Competition—winning—is built into our way of life. You’ve heard the saying, “Winning isn’t everything, it’s the only thing.” Or maybe this one, “Winning may not be everything, but it sure beats coming in second.” Or, “Show me a good loser, and I’ll show you a loser.” Competing, playing games, is supposed to build character. Competition is supposed to be a good thing, improving performance and building self-esteem.

But sometimes we lose sight of the forest as we focus on the trees. As another writer once put it, “If you win the rat race are you any less a rat?”

In truth, some of the most important games of life have no score, no teams, and no uniforms, just one player at a time dealing with the struggles of life. Recently I was talking with a man who is struggling with terminal illness. Part way into our conversation, he stopped, looked me in the eye and said, “You know, it really doesn’t matter to me who wins the college football championship, or even the presidential race for that matter. It used to matter, but now it’s just not that important. When you’re facing a terminal illness, winning takes on a whole different meaning.”
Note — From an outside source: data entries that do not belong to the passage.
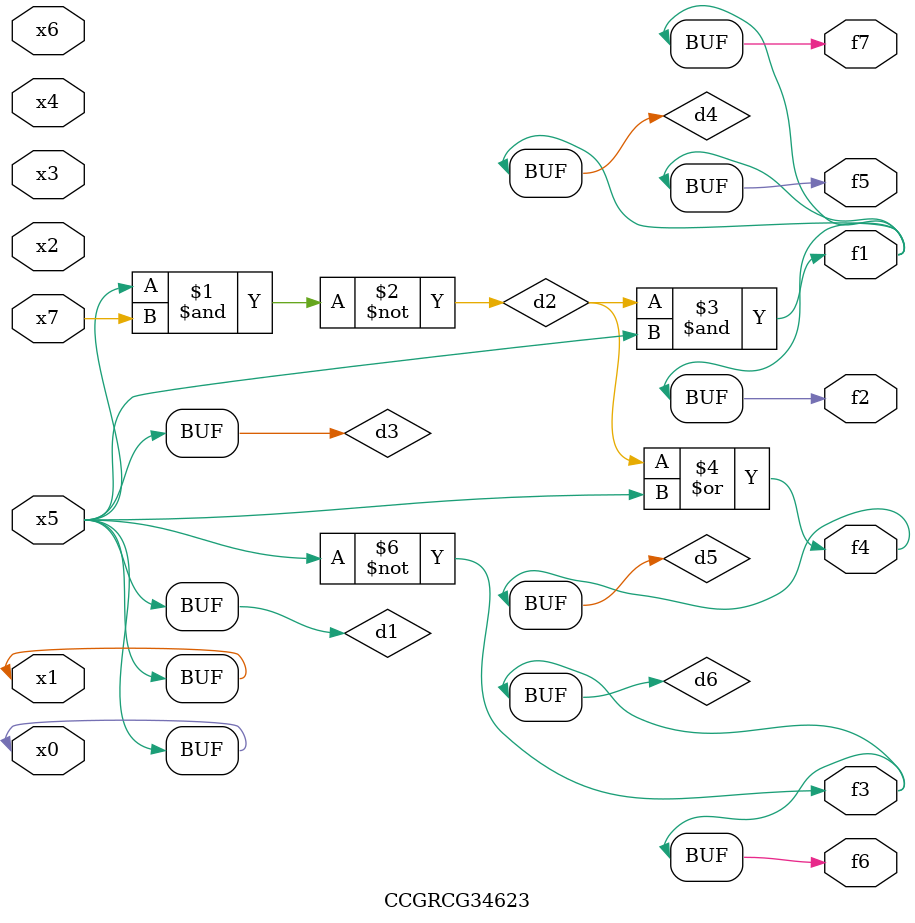
<source format=v>
module CCGRCG34623(
	input x0, x1, x2, x3, x4, x5, x6, x7,
	output f1, f2, f3, f4, f5, f6, f7
);

	wire d1, d2, d3, d4, d5, d6;

	buf (d1, x0, x5);
	nand (d2, x5, x7);
	buf (d3, x0, x1);
	and (d4, d2, d3);
	or (d5, d2, d3);
	nor (d6, d1, d3);
	assign f1 = d4;
	assign f2 = d4;
	assign f3 = d6;
	assign f4 = d5;
	assign f5 = d4;
	assign f6 = d6;
	assign f7 = d4;
endmodule

</source>
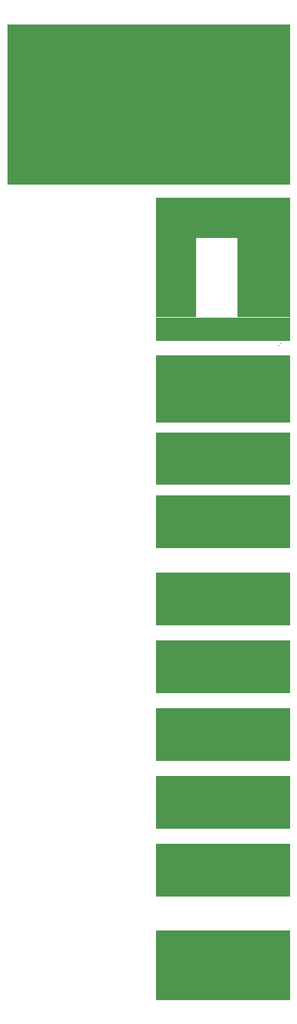
<source format=gbr>
G04 #@! TF.GenerationSoftware,KiCad,Pcbnew,(5.1.0)-1*
G04 #@! TF.CreationDate,2019-07-29T16:37:05-07:00*
G04 #@! TF.ProjectId,Watch V4,57617463-6820-4563-942e-6b696361645f,rev?*
G04 #@! TF.SameCoordinates,Original*
G04 #@! TF.FileFunction,Drawing*
%FSLAX46Y46*%
G04 Gerber Fmt 4.6, Leading zero omitted, Abs format (unit mm)*
G04 Created by KiCad (PCBNEW (5.1.0)-1) date 2019-07-29 16:37:05*
%MOMM*%
%LPD*%
G04 APERTURE LIST*
%ADD10C,0.100000*%
%ADD11C,0.200000*%
G04 APERTURE END LIST*
D10*
G36*
X162433000Y-89281000D02*
G01*
X144399000Y-89281000D01*
X144399000Y-82296000D01*
X162433000Y-82296000D01*
X162433000Y-89281000D01*
G37*
X162433000Y-89281000D02*
X144399000Y-89281000D01*
X144399000Y-82296000D01*
X162433000Y-82296000D01*
X162433000Y-89281000D01*
G36*
X162433000Y-66700400D02*
G01*
X155397200Y-66700400D01*
X155397200Y-56108600D01*
X162433000Y-56108600D01*
X162433000Y-66700400D01*
G37*
X162433000Y-66700400D02*
X155397200Y-66700400D01*
X155397200Y-56108600D01*
X162433000Y-56108600D01*
X162433000Y-66700400D01*
G36*
X149733000Y-66700400D02*
G01*
X144399000Y-66700400D01*
X144399000Y-56108600D01*
X149733000Y-56108600D01*
X149733000Y-66700400D01*
G37*
X149733000Y-66700400D02*
X144399000Y-66700400D01*
X144399000Y-56108600D01*
X149733000Y-56108600D01*
X149733000Y-66700400D01*
G36*
X162433000Y-56007000D02*
G01*
X144399000Y-56007000D01*
X144399000Y-50673000D01*
X162433000Y-50673000D01*
X162433000Y-56007000D01*
G37*
X162433000Y-56007000D02*
X144399000Y-56007000D01*
X144399000Y-50673000D01*
X162433000Y-50673000D01*
X162433000Y-56007000D01*
G36*
X162433000Y-48768000D02*
G01*
X124333000Y-48768000D01*
X124333000Y-27305000D01*
X162433000Y-27305000D01*
X162433000Y-48768000D01*
G37*
X162433000Y-48768000D02*
X124333000Y-48768000D01*
X124333000Y-27305000D01*
X162433000Y-27305000D01*
X162433000Y-48768000D01*
G36*
X162433000Y-69850000D02*
G01*
X144399000Y-69850000D01*
X144399000Y-66802000D01*
X162433000Y-66802000D01*
X162433000Y-69850000D01*
G37*
X162433000Y-69850000D02*
X144399000Y-69850000D01*
X144399000Y-66802000D01*
X162433000Y-66802000D01*
X162433000Y-69850000D01*
G36*
X162433000Y-80899000D02*
G01*
X144399000Y-80899000D01*
X144399000Y-71882000D01*
X162433000Y-71882000D01*
X162433000Y-80899000D01*
G37*
X162433000Y-80899000D02*
X144399000Y-80899000D01*
X144399000Y-71882000D01*
X162433000Y-71882000D01*
X162433000Y-80899000D01*
G36*
X162433000Y-97790000D02*
G01*
X144399000Y-97790000D01*
X144399000Y-90805000D01*
X162433000Y-90805000D01*
X162433000Y-97790000D01*
G37*
X162433000Y-97790000D02*
X144399000Y-97790000D01*
X144399000Y-90805000D01*
X162433000Y-90805000D01*
X162433000Y-97790000D01*
G36*
X162433000Y-108204000D02*
G01*
X144399000Y-108204000D01*
X144399000Y-101219000D01*
X162433000Y-101219000D01*
X162433000Y-108204000D01*
G37*
X162433000Y-108204000D02*
X144399000Y-108204000D01*
X144399000Y-101219000D01*
X162433000Y-101219000D01*
X162433000Y-108204000D01*
G36*
X162433000Y-117348000D02*
G01*
X144399000Y-117348000D01*
X144399000Y-110363000D01*
X162433000Y-110363000D01*
X162433000Y-117348000D01*
G37*
X162433000Y-117348000D02*
X144399000Y-117348000D01*
X144399000Y-110363000D01*
X162433000Y-110363000D01*
X162433000Y-117348000D01*
G36*
X162433000Y-126492000D02*
G01*
X144399000Y-126492000D01*
X144399000Y-119507000D01*
X162433000Y-119507000D01*
X162433000Y-126492000D01*
G37*
X162433000Y-126492000D02*
X144399000Y-126492000D01*
X144399000Y-119507000D01*
X162433000Y-119507000D01*
X162433000Y-126492000D01*
G36*
X162433000Y-135636000D02*
G01*
X144399000Y-135636000D01*
X144399000Y-128651000D01*
X162433000Y-128651000D01*
X162433000Y-135636000D01*
G37*
X162433000Y-135636000D02*
X144399000Y-135636000D01*
X144399000Y-128651000D01*
X162433000Y-128651000D01*
X162433000Y-135636000D01*
G36*
X162433000Y-144780000D02*
G01*
X144399000Y-144780000D01*
X144399000Y-137795000D01*
X162433000Y-137795000D01*
X162433000Y-144780000D01*
G37*
X162433000Y-144780000D02*
X144399000Y-144780000D01*
X144399000Y-137795000D01*
X162433000Y-137795000D01*
X162433000Y-144780000D01*
G36*
X162433000Y-158750000D02*
G01*
X144399000Y-158750000D01*
X144399000Y-149479000D01*
X162433000Y-149479000D01*
X162433000Y-158750000D01*
G37*
X162433000Y-158750000D02*
X144399000Y-158750000D01*
X144399000Y-149479000D01*
X162433000Y-149479000D01*
X162433000Y-158750000D01*
D11*
X161242600Y-70293001D02*
X161242600Y-70293001D01*
X160992600Y-70543001D02*
X160992600Y-70543001D01*
M02*

</source>
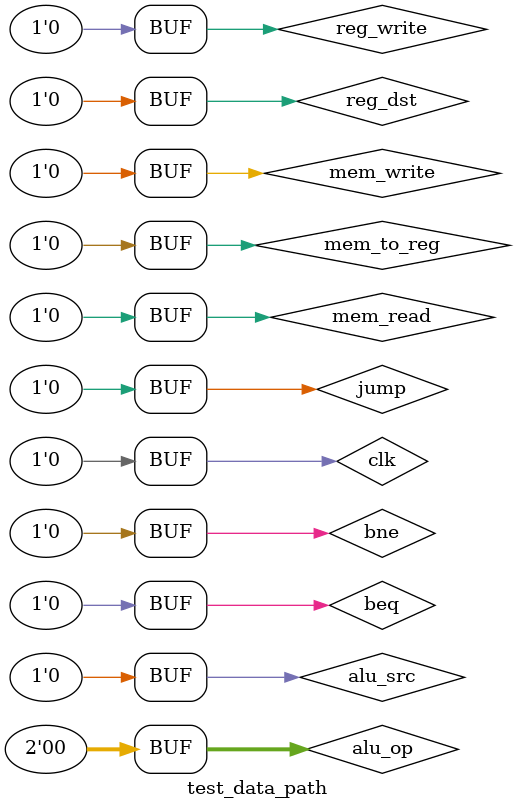
<source format=v>
`timescale 1ns/1ps

module test_data_path;

reg clk;
reg jump;
reg mem_read;
reg mem_write;
reg alu_src;
reg reg_dst;
reg mem_to_reg;
reg reg_write;
reg bne;
reg beq;
reg [1:0]alu_op;
reg [3:0]opcode;   

data_path uut(
    .clk(clk),
    .jump(jump),
    .mem_read(mem_read),
    .mem_write(mem_write),
    .alu_src(alu_src),
    .reg_dst(reg_dst),
    .mem_to_reg(mem_to_reg),
    .reg_write(reg_write),
    .bne(bne),
    .beq(beq),
    .alu_op(alu_op),
    .opcode(opcode)
);

initial begin 
    $display("Start testing data path");
    $dumpfile("test_data_path.vcd");
    $dumpvars(0,test_data_path);

    clk=0;
    jump=0;
    mem_read=0;
    mem_write=0;
    alu_src=0;
    reg_dst=0;
    mem_to_reg=0;
    reg_write=0;
    bne=0;
    beq=0;
    alu_op=2'b00;


    #10
    clk=1;

    #10
    clk=0;

    #10
    clk=1;

    #10
    clk=0;

    #10
    clk=1;

    #10
    clk=0;

    #10
    clk=1;

    #10
    clk=0;

    #10
    clk=1;

    #10
    clk=0;

     #10
    clk=1;

    #10
    clk=0;

     #10
    clk=1;

    #10
    clk=0;

     #10
    clk=1;

    #10
    clk=0;

     #10
    clk=1;

    #10
    clk=0;

     #10
    clk=1;

    #10
    clk=0;

     #10
    clk=1;

    #10
    clk=0;

     #10
    clk=1;

    #10
    clk=0;

     #10
    clk=1;

    #10
    clk=0;

     #10
    clk=1;

    #10
    clk=0;

     #10
    clk=1;

    #10
    clk=0;

     #10
    clk=1;

    #10
    clk=0;

     #10
    clk=1;

    #10
    clk=0;
end

initial begin
    $monitor("At time=%t",$time);
end

endmodule
</source>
He’s right of course, because sooner or later every one of us will lose, at least in the world’s terms. I love Wilma Rudolph’s reflection: “Winning is great, sure, but the secret is learning how to lose. No one goes undefeated all the time. If you can pick yourself up after a crushing defeat, you’re already a champion.”

The Apostle Paul could compete with the best of them, but somewhere along the line he also learned a better way. In Hebrews 12 he wrote: “Let us run with perseverance the race that is set before us” (Hebrews 12:1).

Take the life you have and live it as fully as you can. That’s why in his first letter to Timothy he can say, “Fight the good fight” (1 Timothy 6:12). “It’s not the fight to overcome the best of the competition that he’s talking about,” as Frederick Buechner says, “but the fight to overcome the worst in ourselves.”

To be human we must first of all be faithful to ourselves, and our God-given potential for life. Even then we have to be courageous and persistent. We may win or lose. Whatever happens though, we will be vibrant with life, even if we just stumble across the finish line after everyone else has gone home.